提督「これで良しっと……どうやら夕食頃に出来そうだな。それまでは書類仕事としよう」
アルマータ「はい、閣下」
その後執務室へ戻り、夕方まで執務をこなしていった。
そして夕食時間の少し前、執務室の扉がノックされる。
提督「どうぞ」
「おう、入るぜ」
扉が開く。そこには眼帯をし、刀をもった少女が。
天龍「オレの名は天龍。天龍型軽巡洋艦の一番艦だ」
提督「おぉ、軽巡洋艦か。
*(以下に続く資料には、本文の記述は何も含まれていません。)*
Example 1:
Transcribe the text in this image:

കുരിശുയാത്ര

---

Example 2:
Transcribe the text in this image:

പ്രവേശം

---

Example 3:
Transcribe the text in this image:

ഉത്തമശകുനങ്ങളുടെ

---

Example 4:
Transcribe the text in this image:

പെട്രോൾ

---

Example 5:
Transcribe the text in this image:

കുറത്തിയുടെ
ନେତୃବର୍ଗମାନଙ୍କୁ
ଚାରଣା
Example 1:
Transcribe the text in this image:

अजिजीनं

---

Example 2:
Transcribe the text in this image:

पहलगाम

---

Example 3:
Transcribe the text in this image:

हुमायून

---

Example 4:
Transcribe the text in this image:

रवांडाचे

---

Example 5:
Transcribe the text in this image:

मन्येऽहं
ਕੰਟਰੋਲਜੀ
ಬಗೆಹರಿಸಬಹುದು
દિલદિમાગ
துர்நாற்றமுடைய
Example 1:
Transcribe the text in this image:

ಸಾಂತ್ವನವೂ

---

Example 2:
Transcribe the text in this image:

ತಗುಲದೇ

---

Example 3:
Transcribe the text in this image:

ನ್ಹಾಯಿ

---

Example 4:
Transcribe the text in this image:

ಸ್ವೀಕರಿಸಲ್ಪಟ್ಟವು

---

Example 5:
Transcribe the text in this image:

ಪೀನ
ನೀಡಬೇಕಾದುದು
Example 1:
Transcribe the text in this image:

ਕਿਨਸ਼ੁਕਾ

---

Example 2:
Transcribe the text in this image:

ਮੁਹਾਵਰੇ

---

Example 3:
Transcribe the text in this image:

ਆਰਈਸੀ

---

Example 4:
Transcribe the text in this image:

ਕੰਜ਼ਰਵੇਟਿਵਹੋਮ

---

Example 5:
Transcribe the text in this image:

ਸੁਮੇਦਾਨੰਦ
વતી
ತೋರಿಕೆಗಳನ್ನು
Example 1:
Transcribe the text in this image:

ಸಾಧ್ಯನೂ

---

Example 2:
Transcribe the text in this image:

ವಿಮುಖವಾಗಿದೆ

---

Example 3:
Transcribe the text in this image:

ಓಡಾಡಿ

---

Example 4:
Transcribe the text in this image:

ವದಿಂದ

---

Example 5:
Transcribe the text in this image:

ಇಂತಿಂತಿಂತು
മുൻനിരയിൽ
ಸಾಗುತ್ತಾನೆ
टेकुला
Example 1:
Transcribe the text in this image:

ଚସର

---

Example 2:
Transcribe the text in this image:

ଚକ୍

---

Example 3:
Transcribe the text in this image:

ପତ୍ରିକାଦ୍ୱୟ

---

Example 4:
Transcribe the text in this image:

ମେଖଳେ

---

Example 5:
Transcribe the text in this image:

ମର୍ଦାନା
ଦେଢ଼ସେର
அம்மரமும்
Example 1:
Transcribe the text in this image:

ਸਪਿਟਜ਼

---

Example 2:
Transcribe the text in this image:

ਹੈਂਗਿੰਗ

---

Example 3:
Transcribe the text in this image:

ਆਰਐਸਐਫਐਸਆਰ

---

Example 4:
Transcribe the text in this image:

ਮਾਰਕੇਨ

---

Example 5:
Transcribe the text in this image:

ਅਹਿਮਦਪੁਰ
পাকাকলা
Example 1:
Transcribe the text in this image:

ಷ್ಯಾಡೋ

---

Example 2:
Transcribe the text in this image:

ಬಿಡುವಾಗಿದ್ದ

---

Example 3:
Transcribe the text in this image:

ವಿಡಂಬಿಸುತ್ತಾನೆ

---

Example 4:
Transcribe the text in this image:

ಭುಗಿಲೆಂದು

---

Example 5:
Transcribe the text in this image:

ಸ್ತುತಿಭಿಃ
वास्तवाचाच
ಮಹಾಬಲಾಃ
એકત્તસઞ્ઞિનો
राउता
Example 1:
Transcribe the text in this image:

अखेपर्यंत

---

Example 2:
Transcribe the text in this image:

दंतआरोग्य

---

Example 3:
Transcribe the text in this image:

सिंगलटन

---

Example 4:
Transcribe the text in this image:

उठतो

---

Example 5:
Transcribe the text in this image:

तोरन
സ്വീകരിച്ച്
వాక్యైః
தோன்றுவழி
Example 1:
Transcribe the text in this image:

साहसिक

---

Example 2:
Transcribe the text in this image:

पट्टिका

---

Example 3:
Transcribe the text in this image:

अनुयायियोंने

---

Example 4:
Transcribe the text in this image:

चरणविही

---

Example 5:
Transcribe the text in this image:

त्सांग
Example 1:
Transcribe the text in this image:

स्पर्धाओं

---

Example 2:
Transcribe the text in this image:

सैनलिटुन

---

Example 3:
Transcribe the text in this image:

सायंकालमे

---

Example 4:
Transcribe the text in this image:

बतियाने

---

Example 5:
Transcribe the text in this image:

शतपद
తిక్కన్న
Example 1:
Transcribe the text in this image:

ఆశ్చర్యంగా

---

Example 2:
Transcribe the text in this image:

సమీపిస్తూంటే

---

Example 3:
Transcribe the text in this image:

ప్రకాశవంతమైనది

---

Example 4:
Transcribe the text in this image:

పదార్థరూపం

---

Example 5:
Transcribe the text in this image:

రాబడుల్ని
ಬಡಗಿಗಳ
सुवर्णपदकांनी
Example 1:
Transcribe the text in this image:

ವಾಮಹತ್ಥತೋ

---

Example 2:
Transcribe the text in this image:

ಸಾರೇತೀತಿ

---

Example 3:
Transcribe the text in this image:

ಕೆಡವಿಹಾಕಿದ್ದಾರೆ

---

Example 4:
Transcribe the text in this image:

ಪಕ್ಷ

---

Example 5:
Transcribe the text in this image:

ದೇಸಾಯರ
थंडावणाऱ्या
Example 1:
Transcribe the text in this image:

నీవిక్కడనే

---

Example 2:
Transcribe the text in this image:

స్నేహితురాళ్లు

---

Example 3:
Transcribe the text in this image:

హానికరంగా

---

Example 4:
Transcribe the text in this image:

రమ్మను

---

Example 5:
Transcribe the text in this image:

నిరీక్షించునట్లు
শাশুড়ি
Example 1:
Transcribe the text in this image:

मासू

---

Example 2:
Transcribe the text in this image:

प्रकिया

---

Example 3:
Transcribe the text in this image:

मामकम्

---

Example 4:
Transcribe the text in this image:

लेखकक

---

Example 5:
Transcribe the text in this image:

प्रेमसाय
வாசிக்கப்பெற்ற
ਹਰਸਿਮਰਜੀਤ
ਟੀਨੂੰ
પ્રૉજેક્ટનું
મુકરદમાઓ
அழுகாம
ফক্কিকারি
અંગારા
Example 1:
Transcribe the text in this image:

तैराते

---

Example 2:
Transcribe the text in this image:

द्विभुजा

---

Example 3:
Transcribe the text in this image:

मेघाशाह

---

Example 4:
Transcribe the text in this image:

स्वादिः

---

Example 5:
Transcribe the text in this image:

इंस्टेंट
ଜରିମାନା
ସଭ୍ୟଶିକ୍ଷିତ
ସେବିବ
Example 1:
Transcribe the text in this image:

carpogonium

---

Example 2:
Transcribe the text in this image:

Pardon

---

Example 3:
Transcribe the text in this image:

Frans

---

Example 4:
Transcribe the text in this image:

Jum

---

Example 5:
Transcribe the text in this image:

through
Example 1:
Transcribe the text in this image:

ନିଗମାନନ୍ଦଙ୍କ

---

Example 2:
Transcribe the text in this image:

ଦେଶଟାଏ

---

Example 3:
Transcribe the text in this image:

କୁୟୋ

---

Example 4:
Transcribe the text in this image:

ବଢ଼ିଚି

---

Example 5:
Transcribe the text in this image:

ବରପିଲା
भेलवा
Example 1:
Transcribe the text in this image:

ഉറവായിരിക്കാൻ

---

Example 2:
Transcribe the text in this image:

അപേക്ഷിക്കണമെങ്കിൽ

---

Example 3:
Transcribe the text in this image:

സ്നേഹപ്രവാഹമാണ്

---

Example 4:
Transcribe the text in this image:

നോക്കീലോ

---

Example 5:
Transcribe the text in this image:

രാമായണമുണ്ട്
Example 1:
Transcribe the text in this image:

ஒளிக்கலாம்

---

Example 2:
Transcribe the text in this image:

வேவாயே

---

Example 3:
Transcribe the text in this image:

提督だ、よろしく頼む」
アルマータ「アルマータと言います」
お互いに挨拶を済ますと天龍が怪訝な表情をする。
天龍「アルマータ?そんな艦いたか?」
提督「彼女は元々マグマ軍だ」
天龍「マグマ軍ってあの深海悽艦みてーなヤツじゃねえかっ!?」
刀に手を掛け、警戒する天龍。
アルマータは少し呆れ気味だがこれはマズイ……説明しなくては。
アルマータ「はぁ…一緒にしないで欲しいわ」
提督「とりあえず彼女は敵じゃないから刀を下ろしてくれ!これから一緒にやっていく仲間だ」
アルマータに敵意を向ける天龍に説明し、天龍も納得したのか渋々剣を納めた。
提督「やれやれ…そういえばこのあと夕食なんだ。他の皆への紹介も兼ねて一緒に行かないか?」
天龍「そうだな。じゃ、案内頼むぜ!」
3人は食堂へ向かい暁達に紹介し、夕食を済ませた後、明日の予定を確認。
その後解散し、執務室へ戻った。
提督「明日から忙しくなるな」
アルマータ「そうですね。でも、私達には閣下がいますから」
提督「はは、期待に応えられるよう頑張るよ」
そして夜が更け、自分とアルマータの着任初日は終わった。